── RECORDS TO PROCESS
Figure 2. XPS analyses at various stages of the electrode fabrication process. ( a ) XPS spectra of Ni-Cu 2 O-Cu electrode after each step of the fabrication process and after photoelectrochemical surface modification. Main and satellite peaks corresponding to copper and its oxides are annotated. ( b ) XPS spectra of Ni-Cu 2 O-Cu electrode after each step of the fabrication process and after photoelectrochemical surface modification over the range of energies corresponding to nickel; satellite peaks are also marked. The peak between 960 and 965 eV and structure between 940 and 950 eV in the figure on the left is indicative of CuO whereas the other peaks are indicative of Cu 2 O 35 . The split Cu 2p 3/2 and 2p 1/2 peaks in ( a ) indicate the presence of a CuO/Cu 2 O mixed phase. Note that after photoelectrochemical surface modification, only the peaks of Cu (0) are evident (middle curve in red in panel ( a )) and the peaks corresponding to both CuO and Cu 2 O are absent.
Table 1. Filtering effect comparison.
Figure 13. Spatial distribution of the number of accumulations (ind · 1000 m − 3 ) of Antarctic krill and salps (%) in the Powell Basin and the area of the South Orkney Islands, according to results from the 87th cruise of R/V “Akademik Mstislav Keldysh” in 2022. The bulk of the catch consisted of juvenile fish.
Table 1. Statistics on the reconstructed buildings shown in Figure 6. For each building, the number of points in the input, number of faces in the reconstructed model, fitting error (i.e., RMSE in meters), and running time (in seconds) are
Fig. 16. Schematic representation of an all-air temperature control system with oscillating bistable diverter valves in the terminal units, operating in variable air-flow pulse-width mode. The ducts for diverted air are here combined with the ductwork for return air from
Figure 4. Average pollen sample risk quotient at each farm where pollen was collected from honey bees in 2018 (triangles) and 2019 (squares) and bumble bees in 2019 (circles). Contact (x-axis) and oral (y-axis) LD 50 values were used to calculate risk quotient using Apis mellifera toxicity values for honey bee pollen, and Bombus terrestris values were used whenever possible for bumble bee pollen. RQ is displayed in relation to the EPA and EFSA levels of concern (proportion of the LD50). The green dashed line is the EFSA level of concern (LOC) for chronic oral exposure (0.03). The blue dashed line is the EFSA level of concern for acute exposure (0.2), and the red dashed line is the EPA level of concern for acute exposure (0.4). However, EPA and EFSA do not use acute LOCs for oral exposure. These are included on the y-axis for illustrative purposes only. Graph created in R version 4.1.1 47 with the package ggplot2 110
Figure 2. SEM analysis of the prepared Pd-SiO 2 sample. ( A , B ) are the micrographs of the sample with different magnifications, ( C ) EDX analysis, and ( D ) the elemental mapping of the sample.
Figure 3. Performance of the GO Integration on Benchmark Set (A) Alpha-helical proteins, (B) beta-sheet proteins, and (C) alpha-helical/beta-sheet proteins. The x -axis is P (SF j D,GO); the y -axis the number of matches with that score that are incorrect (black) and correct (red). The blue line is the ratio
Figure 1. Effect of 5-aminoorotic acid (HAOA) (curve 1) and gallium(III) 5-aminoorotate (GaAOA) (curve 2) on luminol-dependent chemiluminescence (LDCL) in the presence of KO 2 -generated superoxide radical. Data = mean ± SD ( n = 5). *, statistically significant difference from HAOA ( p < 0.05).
────
- [WHAT TO WORK ON] Each entry needs to be transcribed exactly.

- [SOLVED PROBLEM]
Figure 2. XPS analyses at various stages of the electrode fabrication process. ( a ) XPS spectra of Ni-Cu 2 O-Cu electrode after each step of the fabrication process and after photoelectrochemical surface modification. Main and satellite peaks corresponding to copper and its oxides are annotated. ( b ) XPS spectra of Ni-Cu 2 O-Cu electrode after each step of the fabrication process and after photoelectrochemical surface modification over the range of energies corresponding to nickel; satellite peaks are also marked. The peak between 960 and 965 eV and structure between 940 and 950 eV in the figure on the left is indicative of CuO whereas the other peaks are indicative of Cu 2 O 35 . The split Cu 2p 3/2 and 2p 1/2 peaks in ( a ) indicate the presence of a CuO/Cu 2 O mixed phase. Note that after photoelectrochemical surface modification, only the peaks of Cu (0) are evident (middle curve in red in panel ( a )) and the peaks corresponding to both CuO and Cu 2 O are absent.
Table 1. Filtering effect comparison.
Figure 13. Spatial distribution of the number of accumulations (ind · 1000 m − 3 ) of Antarctic krill and salps (%) in the Powell Basin and the area of the South Orkney Islands, according to results from the 87th cruise of R/V “Akademik Mstislav Keldysh” in 2022. The bulk of the catch consisted of juvenile fish.
Table 1. Statistics on the reconstructed buildings shown in Figure 6. For each building, the number of points in the input, number of faces in the reconstructed model, fitting error (i.e., RMSE in meters), and running time (in seconds) are
Fig. 16. Schematic representation of an all-air temperature control system with oscillating bistable diverter valves in the terminal units, operating in variable air-flow pulse-width mode. The ducts for diverted air are here combined with the ductwork for return air from
Figure 4. Average pollen sample risk quotient at each farm where pollen was collected from honey bees in 2018 (triangles) and 2019 (squares) and bumble bees in 2019 (circles). Contact (x-axis) and oral (y-axis) LD 50 values were used to calculate risk quotient using Apis mellifera toxicity values for honey bee pollen, and Bombus terrestris values were used whenever possible for bumble bee pollen. RQ is displayed in relation to the EPA and EFSA levels of concern (proportion of the LD50). The green dashed line is the EFSA level of concern (LOC) for chronic oral exposure (0.03). The blue dashed line is the EFSA level of concern for acute exposure (0.2), and the red dashed line is the EPA level of concern for acute exposure (0.4). However, EPA and EFSA do not use acute LOCs for oral exposure. These are included on the y-axis for illustrative purposes only. Graph created in R version 4.1.1 47 with the package ggplot2 110
Figure 2. SEM analysis of the prepared Pd-SiO 2 sample. ( A , B ) are the micrographs of the sample with different magnifications, ( C ) EDX analysis, and ( D ) the elemental mapping of the sample.
Figure 3. Performance of the GO Integration on Benchmark Set (A) Alpha-helical proteins, (B) beta-sheet proteins, and (C) alpha-helical/beta-sheet proteins. The x -axis is P (SF j D,GO); the y -axis the number of matches with that score that are incorrect (black) and correct (red). The blue line is the ratio
Figure 1. Effect of 5-aminoorotic acid (HAOA) (curve 1) and gallium(III) 5-aminoorotate (GaAOA) (curve 2) on luminol-dependent chemiluminescence (LDCL) in the presence of KO 2 -generated superoxide radical. Data = mean ± SD ( n = 5). *, statistically significant difference from HAOA ( p < 0.05).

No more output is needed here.